Chicago-based publishing studio Nonporous has created a new mag called Lifeblood, which is “dedicated to preserving and documenting experiences of driving long-haul”. Nonporous hopes to highlight the importance of this subculture, seeing truckers as “the ‘lifeblood’ to consumerism and capitalism – without truckers, America stops”.
Kevin Mccaughey, founder of Nonporous explains: “Like a lot of people from central America, most of my family is spread out over a handful of neighbouring Midwest states, specifically along Interstate 35. This meant countless farmland excursions in tandem with long-haul truckers. Fast-forward to being in graphic design studies with increasing visual sensitivity, trucking came back into my life as a source of visual energy.
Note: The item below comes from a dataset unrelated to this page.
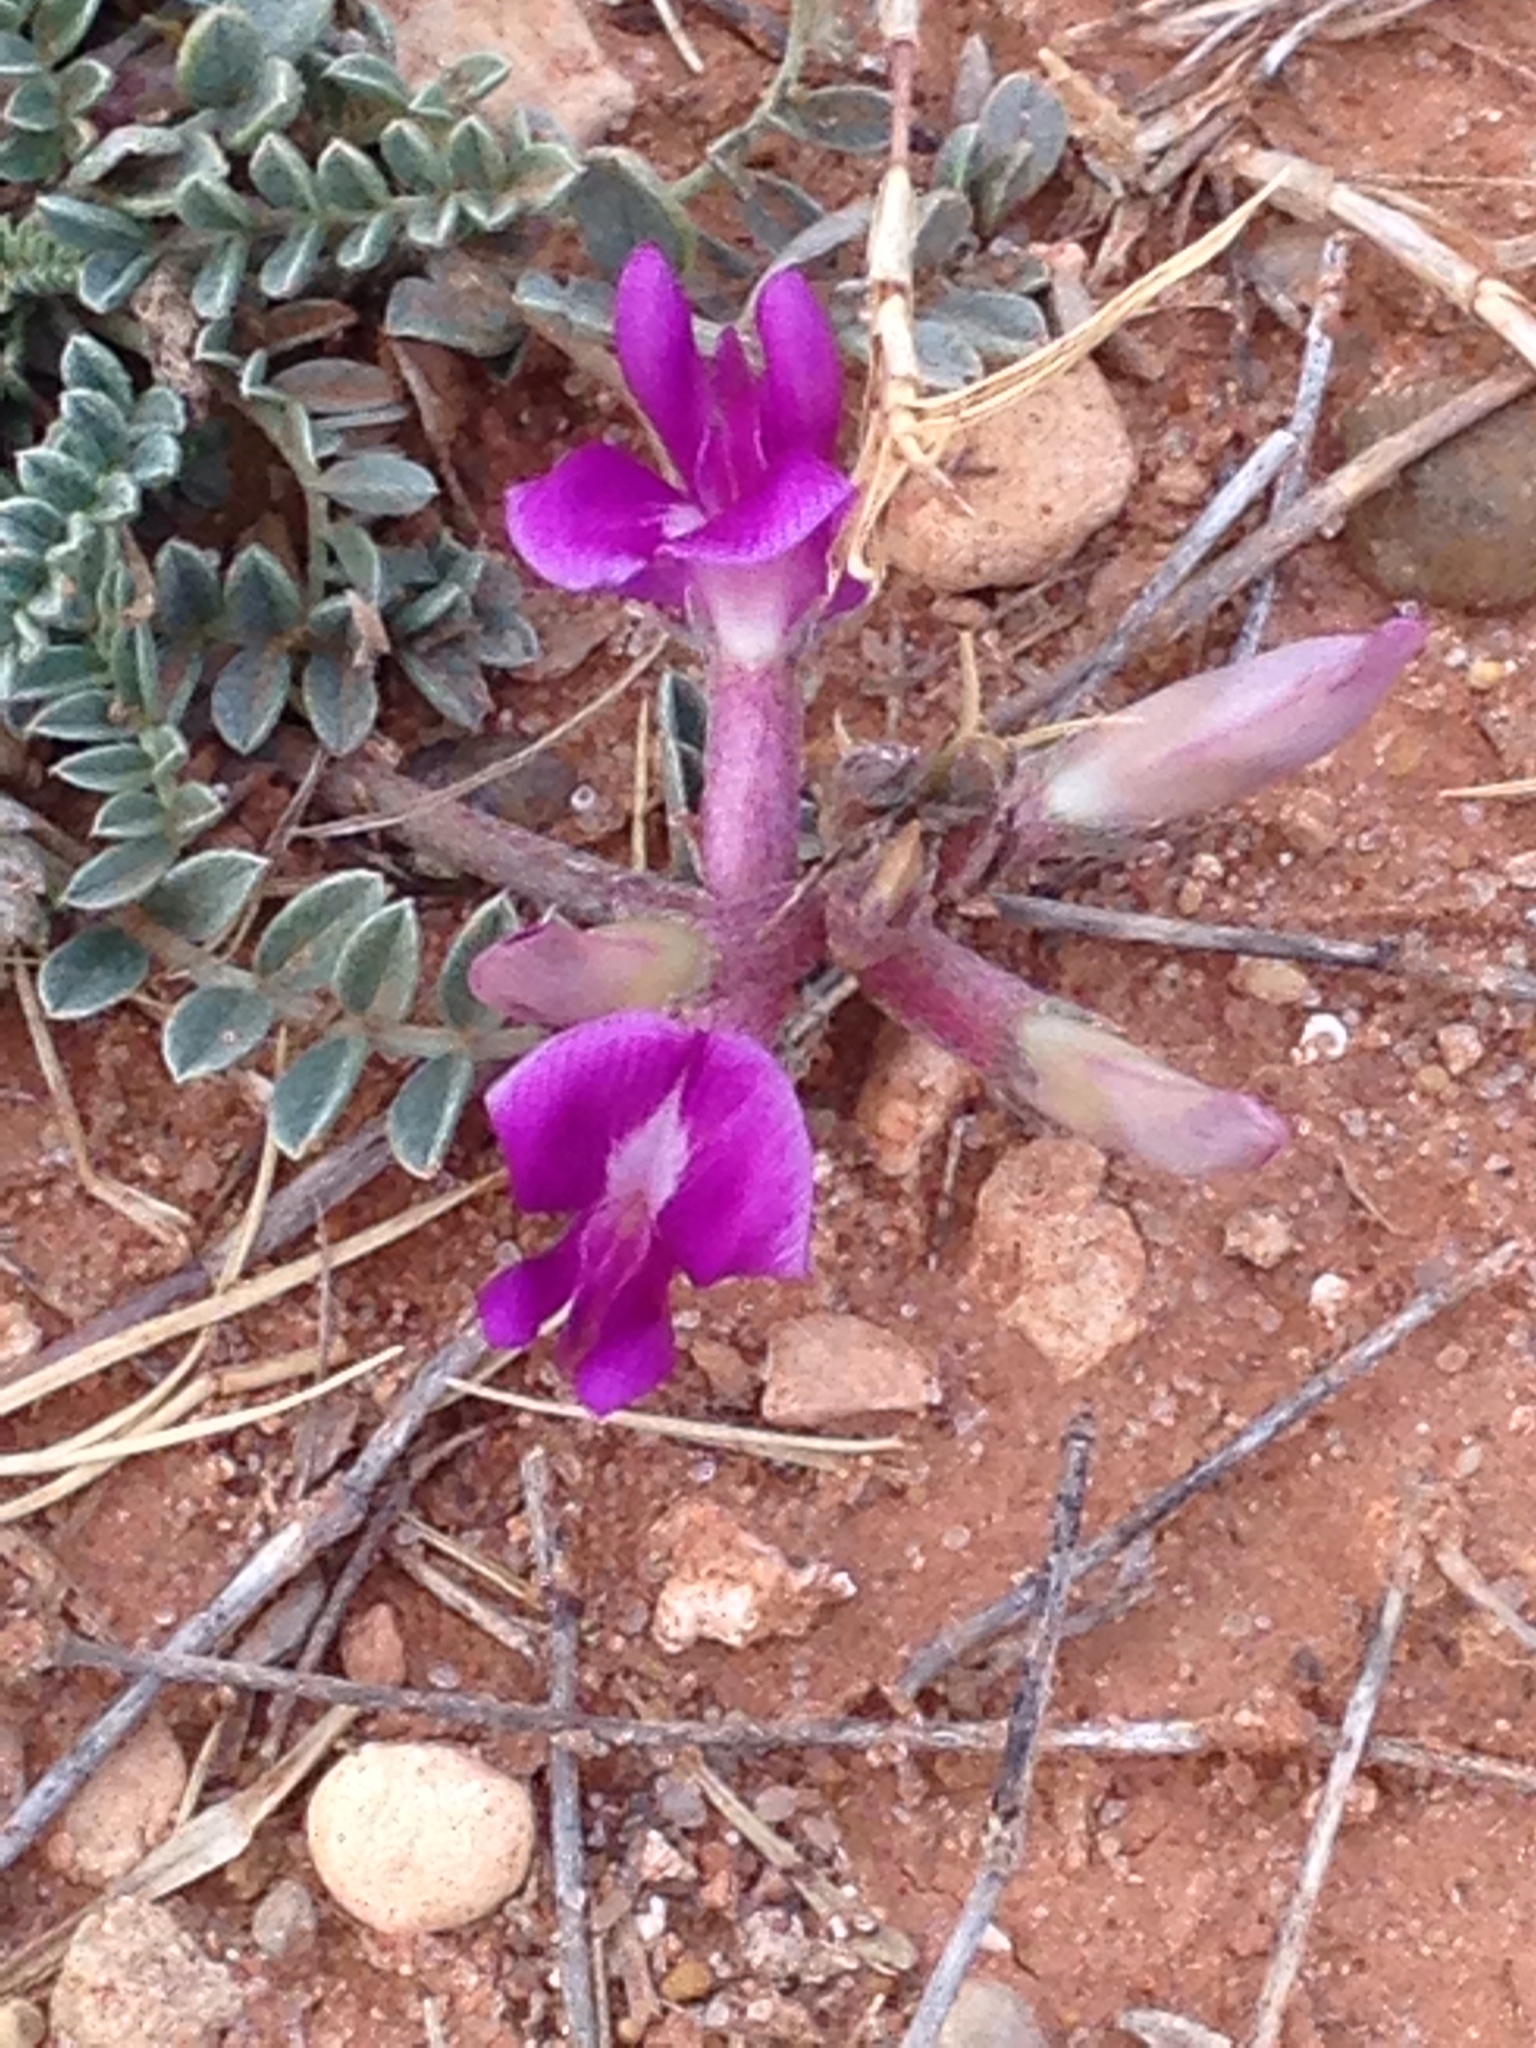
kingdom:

Loud, valiant graphics and bureaucratic codes that embellish cabs and containers are equal parts stunning and terrifying while passing the 18-wheeler on a two-lane interstate.”
In the first issue of Lifeblood there’s written and visual stories from truckers “pulled from printed matter and drowsy trucker forums”. There’s also personal experiences shared from the team, photos from on the road and another visual series from photographer and Nonporous’ friend Richard Anderson. Throughout the publication the studio uses Günter Gerhard Lange’s typeface Imago, an “unassuming sans from 1982 that holds tough and expressive characters, which come out nice in its Extra Bold setting”.
The team has also been inspired by old issues of Overdrive Magazine from the 1960s and 70s, which “capture the raw energy and spirit for the golden age of trucking”. Nonporous echoes this ethos by using blocky layouts, energetic type and cheap black and white printing, with the addition of “sparse but blazing” spot colour.
Kevin sees Lifeblood as giving the studio a platform to really explore trucking, its origins and its future. “Truckers are fascinating because of their thankless and also stigmatised role in US culture. The claim that ‘automation could replace 1.7 million American truckers in the next decade’ is an alarm to preserve its visual contributions but also to initiate an important enquiry by visiting its histories, issues and myth,” he explains. “As one digs into trucking, one can see how it has shaped the world we live in today.”